One relatively recent subtle modification of the SMC algorithm was proposed by Andrieu et al. (2010), and known as conditional SMC (cSMC). The algorithm is as follows:


Input: reference path $(x_{1}^{{\rm ref}},\ldots,x_{n}^{{\rm ref}})$

  1. Set $\zeta_{1}^{1}=x_{1}^{{\rm ref}}$ and sample $\zeta_{1}^{i}\overset{\mathrm{i.i.d.}}{\sim}M_{1}$ for $i \in \{2, \ldots, N \}$.

  2. For $p=2,\ldots,n$:

    • set $A_{p-1}^{1}=1$ and $\zeta_{p}^{1}=x_{p}^{{\rm ref}}$.

    • sample a vector $A_{p-1}^{2},\ldots,A_{p-1}^{N}$ of i.i.d. ${\rm Categorical}(G_{p-1}(\zeta_{p-1}^{1}),\ldots,G_{p-1}(\zeta_{p-1}^{N}))$ random variables in increasing order.

    • sample $\zeta_{p}^{i} \overset{\mathrm{ind}}{\sim} M_{p}(\zeta_{p-1}^{A_{p-1}^{i}}, \cdot)$ for $i \in \{2, \ldots, N \}$.

  3. Sample $K_{n} \sim {\rm Categorical}(G_{n}(\zeta_{n}^{1}),\ldots,G_{n}(\zeta_{n}^{N}))$ and for $p=n-1,\ldots,1$ set $K_{p}=A_{p}^{K_{p+1}}$.

  4. Output the path $(\zeta_{1}^{K_{1}},\ldots,\zeta_{n}^{K_{n}})$.


cSMC is of special interest as it defines a Markov kernel that is ergodic, for $N \geq 2$, with invariant probability measure given by

\[\hat{\pi}(A)=\hat{Z}_{n}^{-1}\int_{A}G_{n}(x_{n})M_{1}({\rm d}x_{1})\prod_{p=2}^{n}G_{p-1}(x_{p-1})M_{p}(x_{p-1},{\rm d}x_{p}), \qquad A \in \mathcal{X}^{\otimes{n}}.\]

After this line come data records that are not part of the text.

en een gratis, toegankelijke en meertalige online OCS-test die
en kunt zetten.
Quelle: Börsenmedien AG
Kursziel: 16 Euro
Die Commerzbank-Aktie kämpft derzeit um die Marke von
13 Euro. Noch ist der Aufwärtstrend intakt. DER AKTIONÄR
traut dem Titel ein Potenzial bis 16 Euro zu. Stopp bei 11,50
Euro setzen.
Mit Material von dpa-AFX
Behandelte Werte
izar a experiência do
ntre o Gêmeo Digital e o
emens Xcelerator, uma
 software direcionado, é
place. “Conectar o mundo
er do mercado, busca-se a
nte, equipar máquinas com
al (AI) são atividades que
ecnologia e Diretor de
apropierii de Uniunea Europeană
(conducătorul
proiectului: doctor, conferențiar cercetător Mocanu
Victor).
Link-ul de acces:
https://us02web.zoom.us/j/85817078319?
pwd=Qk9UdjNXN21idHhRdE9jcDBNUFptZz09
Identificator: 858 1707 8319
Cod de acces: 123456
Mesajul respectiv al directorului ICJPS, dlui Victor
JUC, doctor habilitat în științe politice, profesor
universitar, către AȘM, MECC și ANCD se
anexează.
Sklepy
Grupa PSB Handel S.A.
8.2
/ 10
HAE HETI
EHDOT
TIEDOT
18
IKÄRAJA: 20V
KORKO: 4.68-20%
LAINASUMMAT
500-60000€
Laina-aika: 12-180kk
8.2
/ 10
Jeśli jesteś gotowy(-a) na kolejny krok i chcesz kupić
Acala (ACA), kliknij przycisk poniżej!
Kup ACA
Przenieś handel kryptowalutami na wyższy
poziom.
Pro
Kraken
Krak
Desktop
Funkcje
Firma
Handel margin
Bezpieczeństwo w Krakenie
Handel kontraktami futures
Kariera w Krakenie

That is, the Markov kernel $P_{N}(x^{{\rm ref}}, \cdot)$ defined by calling the cSMC algorithm has invariant probability measure $\hat{\pi}$. Theoretical results, in particular concerning the effect of $N$ on the rate of convergence of $P_{N}$, have been developed by Chopin & Singh (2015), Andrieu et al. (2018) and Lindsten et al. (2015).

Conditional SMC may also be used with adaptive resampling as detailed in Adaptive resampling.